Przewody głośnikowe do bi-wiringu / bi-amplingu z miedzi OFC, czterożyłowe (4x4,0mm2), w ciężkiej izolacji. Kupiłem jako alternatywne dla moich IXOS 6002. Nie słuchałem ich przed zakupem. Kierowałem się dobrymi doświadczeniami z innymi przewodami tej formy (zrobiłem kilka interkonektów analogowych i cyfrowych).
CLS 440 to nie są przewody uniwersalne. Ze słabym wzmacniaczem potrafią zupełnie zamulić brzmienie. Porażką skończył się odsłuch z NAD C300.
Z mocniejszym wzmacniaczem (Bow Technologies Wazoo, Exposure 2010) pokazały dobrą kontrolę basu (co może być - według mnie - mylnie interpretowane jako osłabienie basu). Średnica była poprawna. Natomiast tony wysokie nie rozbrzmiewają bogactwem szczegółów, i to jest główne ograniczenie tych kabli. Ale dźwięk staje się przez to łagodniejszy i troszkę cieplejszy. Powoduje to jednak zmniejszenie przejrzystości brzmienia. Sądzę, że efektem tego jest również gorsza przestrzenność.
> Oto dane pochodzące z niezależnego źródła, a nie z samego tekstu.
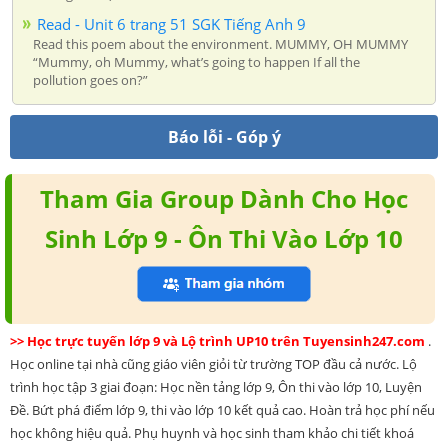
Read - Unit 6 trang 51 SGK Tiếng Anh 9
Read this poem about the environment. MUMMY, OH MUMMY
“Mummy, oh Mummy, what’s going to happen If all the
pollution goes on?”
Báo lỗi - Góp ý
Tham Gia Group Dành Cho Học
Sinh Lớp 9 - Ôn Thi Vào Lớp 10
>> Học trực tuyến lớp 9 và Lộ trình UP10 trên Tuyensinh247.com
.
Học online tại nhà cũng giáo viên giỏi từ trường TOP đầu cả nước. Lộ
trình học tập 3 giai đoạn: Học nền tảng lớp 9, Ôn thi vào lớp 10, Luyện
Đề. Bứt phá điểm lớp 9, thi vào lớp 10 kết quả cao. Hoàn trả học phí nếu
học không hiệu quả. Phụ huynh và học sinh tham khảo chi tiết khoá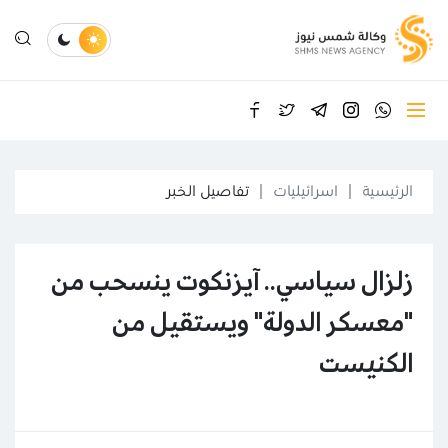
الرئيسية
اسرائيليات
تفاصيل الخبر
زلزال سياسي.. آيزنكوت ينسحب من
"معسكر الدولة" ويستقيل من
الكنيست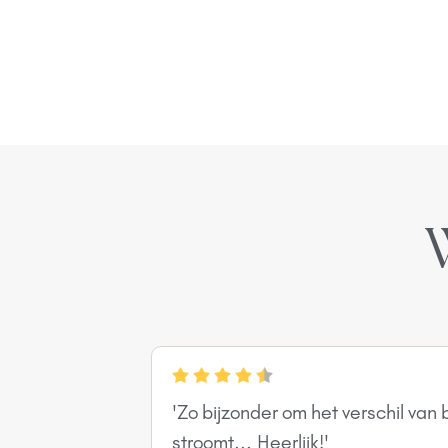
'Zo bijzonder om het verschil van
stroomt... Heerlijk!'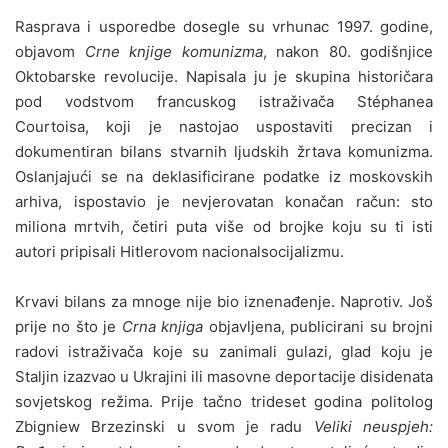
Rasprava i usporedbe dosegle su vrhunac 1997. godine,
objavom
Crne knjige komunizma
, nakon 80. godišnjice
Oktobarske revolucije. Napisala ju je skupina historičara
pod vodstvom francuskog istraživača Stéphanea
Courtoisa, koji je nastojao uspostaviti precizan i
dokumentiran bilans stvarnih ljudskih žrtava komunizma.
Oslanjajući se na deklasificirane podatke iz moskovskih
arhiva, ispostavio je nevjerovatan konačan račun: sto
miliona mrtvih, četiri puta više od brojke koju su ti isti
autori pripisali Hitlerovom nacionalsocijalizmu.
Krvavi bilans za mnoge nije bio iznenađenje. Naprotiv. Još
prije no što je
Crna knjiga
objavljena, publicirani su brojni
radovi istraživača koje su zanimali gulazi, glad koju je
Staljin izazvao u Ukrajini ili masovne deportacije disidenata
sovjetskog režima. Prije tačno trideset godina politolog
Zbigniew Brzezinski u svom je radu
Veliki neuspjeh: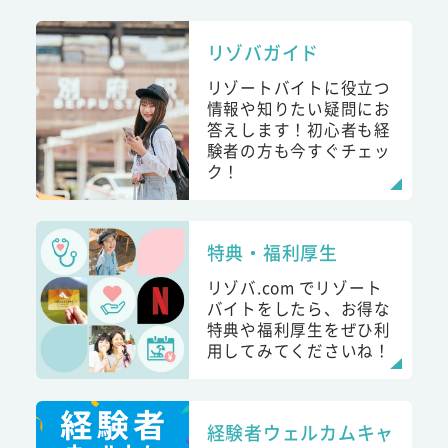
リゾバガイド
リゾートバイトに役立つ
情報や知りたい疑問にお
答えします！初心者も経
験者の方も今すぐチェッ
ク！
特典・福利厚生
リゾバ.com でリゾート
バイトをしたら、お得な
特典や福利厚生をぜひ利
用してみてくださいね！
経験者ウェルカムキャ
Próbowałem połączenia tylko „połową” kabla, czyli w konfiguracji 2x4,0mm2 (jak CLS 240). W kolumnach jako zwór użyłem „srebrzanki”, zrezygnowałem z połączeń oryginalnymi mosiężnymi blaszkami). Spowodowało to poprawę przestrzenności brzmienia i pewne jego rozjaśnienie w stosunku do konfiguracji wyjściowej.
CLS 440 pozostał jako zapasowy, ewentualnie do porónań, nie został wpięty na stałe do mojego systemu.